Onehub offers a Filter feature and a Search feature to help you find information in your workspaces. The Filter feature is available to all users. The Search feature is only available to users with Workspace-level or Account-level access.
The Filter feature can be found at the top of your Workspace list, right next to the drop-down that allows you to choose your Sort preferences. This feature will be available from the home screen, as well as within Workspaces and folders.
The Filter feature will narrow down the current list of Workspaces, files, or folders by keyword and show you a list of all applicable results. Here, we have a filter for "Market" showing us the Onehub Marketing Workspace. Note: The Filter will not produce results from items within folders or workspaces. It will filter by title only.
Onehub also offers a Search feature that will search your entire account or the Workspace you are currently viewing for keywords or phrases. Search can be found at the top right of the Onehub page, next to your display name.
Search will look for keywords or phrases in all Workspaces when used from the Home page. If you're currently viewing a workspace and use Search, it will only search the current workspace.

Tips on how to search:
You can search for:
- File names
- Folder names
- Workspace names
- Text within a document . Note, searching through scanned PDFs will only work if they contain OCR data.

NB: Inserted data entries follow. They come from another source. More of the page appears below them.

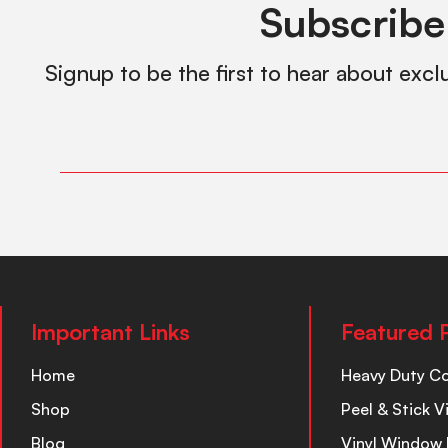
Subscribe
Signup to be the first to hear about excl
Important Links
Featured 
Home
Heavy Duty C
Shop
Peel & Stick V
Blog
Vinyl Window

- Messages by subject, body, and comments
- Tasks by description and events
Partial word searches
- Searching for a term at the start of a word will match partial words. For example - One will match Onehub, or tea will match team.
- The same is not true for the end of words. For example - searching for hub will not match Onehub.
Whole word searches
- Searching for whole words will provide results for any of the items listed above.
If an item has multiple words in it, the location of the word doesn’t matter and will return results. For example, an item named Seattle Is Great would match from a search for Seattle Great. The same applies to full-text search in a document. If page 1 of a document has Seattle and page 10 has Great, a search for Seattle Great will match that document.